Red Hat execs in the region hosted Malaysian media during a webinar to talk about their Red Hat Summit announcements this year.

Red Hat country manager, Eric Quah went straight to talking about Red Hat customers who presented during the online summit event. A few of these are Verizon and Ford who are cognisant of the current situation, and the importance of being able to shift business focus, to have more agility and to handle demand they had not foreseen under normal business circumstances.

Noteworthy also is Ford, who despite lockdowns and social distancing kept their factories open to produce much needed ventilators for use by infected coronavirus patients.

For them to be able to do so, meant them changing their production line, their workforce, their systems and so on.

The point is that the foundation Ford had established, gave them the agility to change their business model, change their processes and create a whole new product, Eric said.

Announcements

There were three important announcements during the online summit last April. Eric explained customer requirements for a platform that can quickly deploy innovation. “From idea to prototype to production, it used to be 12 months, but now it takes one week.”
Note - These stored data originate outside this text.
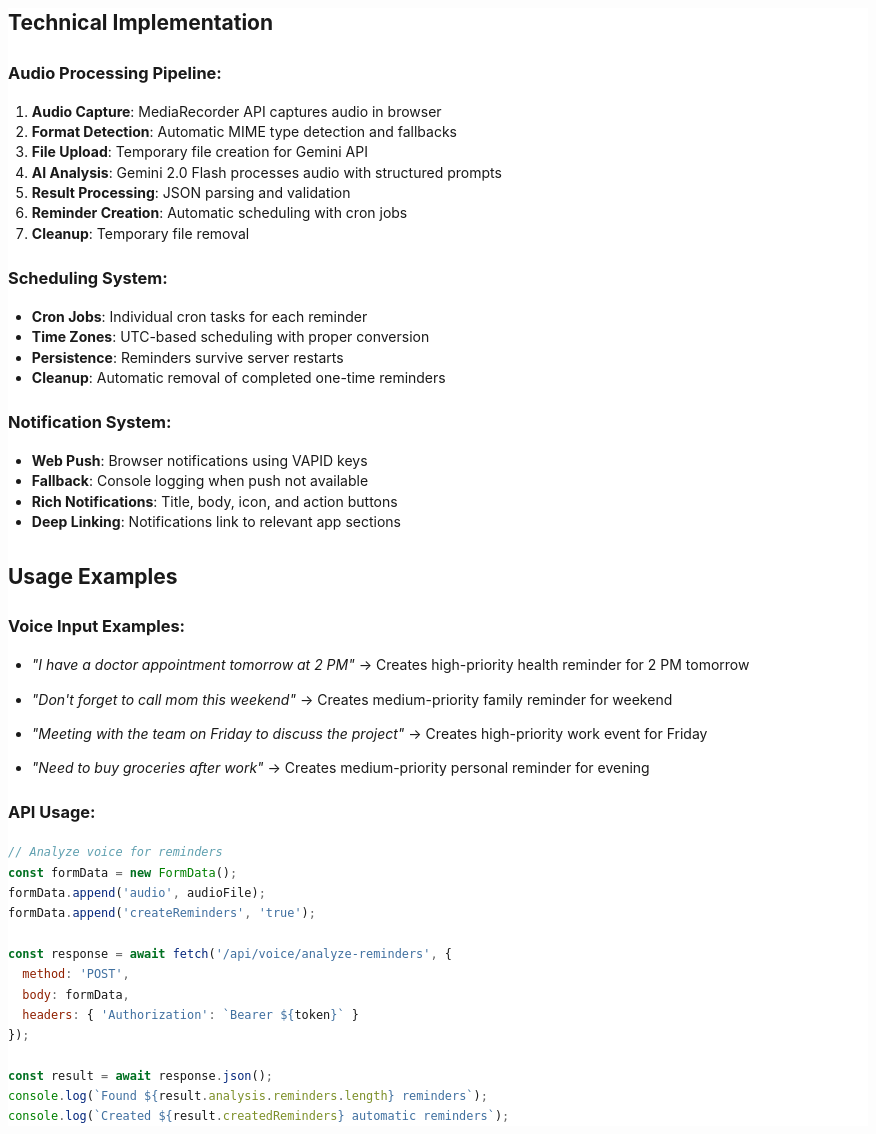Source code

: ## Technical Implementation

### Audio Processing Pipeline:
1. **Audio Capture**: MediaRecorder API captures audio in browser
2. **Format Detection**: Automatic MIME type detection and fallbacks
3. **File Upload**: Temporary file creation for Gemini API
4. **AI Analysis**: Gemini 2.0 Flash processes audio with structured prompts
5. **Result Processing**: JSON parsing and validation
6. **Reminder Creation**: Automatic scheduling with cron jobs
7. **Cleanup**: Temporary file removal

### Scheduling System:
- **Cron Jobs**: Individual cron tasks for each reminder
- **Time Zones**: UTC-based scheduling with proper conversion
- **Persistence**: Reminders survive server restarts
- **Cleanup**: Automatic removal of completed one-time reminders

### Notification System:
- **Web Push**: Browser notifications using VAPID keys
- **Fallback**: Console logging when push not available
- **Rich Notifications**: Title, body, icon, and action buttons
- **Deep Linking**: Notifications link to relevant app sections

## Usage Examples

### Voice Input Examples:
- *"I have a doctor appointment tomorrow at 2 PM"*
  → Creates high-priority health reminder for 2 PM tomorrow

- *"Don't forget to call mom this weekend"*
  → Creates medium-priority family reminder for weekend

- *"Meeting with the team on Friday to discuss the project"*
  → Creates high-priority work event for Friday

- *"Need to buy groceries after work"*
  → Creates medium-priority personal reminder for evening

### API Usage:
```javascript
// Analyze voice for reminders
const formData = new FormData();
formData.append('audio', audioFile);
formData.append('createReminders', 'true');

const response = await fetch('/api/voice/analyze-reminders', {
  method: 'POST',
  body: formData,
  headers: { 'Authorization': `Bearer ${token}` }
});

const result = await response.json();
console.log(`Found ${result.analysis.reminders.length} reminders`);
console.log(`Created ${result.createdReminders} automatic reminders`);
```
He also pointed out many environments are steeped in traditional legacy virtualisation technology – so how to modernise all this?

OpenShift virtualisation is Red Hat’s answer, which moves virtualised environments onto a container platform which ensures consistency in running their operations, while still have agility and control over legacy apps.

“We see a lot more customer moving to the container platform technology, and we have also announced Red Hat Cluster Management for Kubernetes.”

This can be described as a single product to manage all container platforms they have, whether they are on-premise, on the cloud, or in multi hybrid clouds. “This eases up operations and apps roll out, so things work faster for customers,” Eric explained.

Paperless and quick

Alliance Bank Malaysia’s Head of Lifestyle Banking, Lee Chen Choong, also shared the bank’s experience in deploying a paperless way to onboard banking customers.

Opening a consumer bank account used to take some hours, with customers needing to take at least half the day off to do so.

With the new branch-in-tablet solution, Alliance Bank employees can facilitate opening new accounts in an average time of 20 minutes, complete with debit card, Internet and mobile services activation.

If it was a business account, it would usually take two weeks to open, as multiple documents are required. This has been reduced to a day or two, with the branch-in-tablet solution.

Lee had said they were very clear from the beginning about investing in tech that can be reused. “We needed to be able to refactor all the components built, for different channels.

Red Hat offers a microservices architecture and all the components although built for the branch, could be orchestrated for another channel like the mobile banking app. For example, e-forms created for branch used, could also be used on the mobile banking app.

This resulted in shorter project delivery time, and now there are monthly deployments of new features.

“Our minimum viable product has since moved on to becoming a full programme to migrate (fully) from paper-based processes,” Lee said.